◆ TASK STATEMENT: Every line from the one containing "11:56, 8 Июля 2023" through the last line below should be reproduced exactly; please include nothing else.

RECORDS TO PROCESS Block Start

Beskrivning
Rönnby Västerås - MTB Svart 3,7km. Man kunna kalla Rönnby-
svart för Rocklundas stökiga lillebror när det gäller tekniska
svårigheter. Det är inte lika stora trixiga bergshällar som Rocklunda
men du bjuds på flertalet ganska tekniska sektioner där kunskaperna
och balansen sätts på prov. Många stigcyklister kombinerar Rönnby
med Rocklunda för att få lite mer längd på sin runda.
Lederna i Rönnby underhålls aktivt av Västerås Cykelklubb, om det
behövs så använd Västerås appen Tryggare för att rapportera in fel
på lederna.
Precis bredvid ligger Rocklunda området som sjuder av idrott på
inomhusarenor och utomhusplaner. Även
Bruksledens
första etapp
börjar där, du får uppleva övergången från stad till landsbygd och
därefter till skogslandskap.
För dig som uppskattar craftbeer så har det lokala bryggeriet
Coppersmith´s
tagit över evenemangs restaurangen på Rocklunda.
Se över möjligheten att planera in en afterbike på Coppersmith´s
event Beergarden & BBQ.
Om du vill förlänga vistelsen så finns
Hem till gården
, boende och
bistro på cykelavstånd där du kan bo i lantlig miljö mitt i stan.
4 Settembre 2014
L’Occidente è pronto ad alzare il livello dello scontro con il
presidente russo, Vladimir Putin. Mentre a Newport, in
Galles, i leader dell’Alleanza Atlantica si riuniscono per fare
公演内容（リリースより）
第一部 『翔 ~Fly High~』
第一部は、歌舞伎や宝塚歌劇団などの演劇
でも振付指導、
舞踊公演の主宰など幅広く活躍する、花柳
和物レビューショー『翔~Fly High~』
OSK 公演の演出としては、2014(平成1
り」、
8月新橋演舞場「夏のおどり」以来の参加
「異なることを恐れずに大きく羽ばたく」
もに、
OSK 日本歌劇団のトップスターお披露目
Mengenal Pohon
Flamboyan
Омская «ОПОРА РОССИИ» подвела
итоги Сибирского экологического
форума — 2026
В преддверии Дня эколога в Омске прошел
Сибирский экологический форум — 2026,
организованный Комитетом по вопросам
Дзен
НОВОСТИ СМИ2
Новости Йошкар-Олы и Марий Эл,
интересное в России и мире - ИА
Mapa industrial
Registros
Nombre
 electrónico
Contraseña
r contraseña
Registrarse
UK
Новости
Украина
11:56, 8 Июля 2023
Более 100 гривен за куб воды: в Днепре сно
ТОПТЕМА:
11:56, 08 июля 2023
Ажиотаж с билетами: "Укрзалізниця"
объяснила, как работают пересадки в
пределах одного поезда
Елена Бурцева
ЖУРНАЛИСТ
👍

RECORDS TO PROCESS Block End

◆ RESPONSE TO THIS TASK:
11:56, 8 Июля 2023
Более 100 гривен за куб воды: в Днепре сно
ТОПТЕМА:
11:56, 08 июля 2023
Ажиотаж с билетами: "Укрзалізниця"
объяснила, как работают пересадки в
пределах одного поезда
Елена Бурцева
ЖУРНАЛИСТ
👍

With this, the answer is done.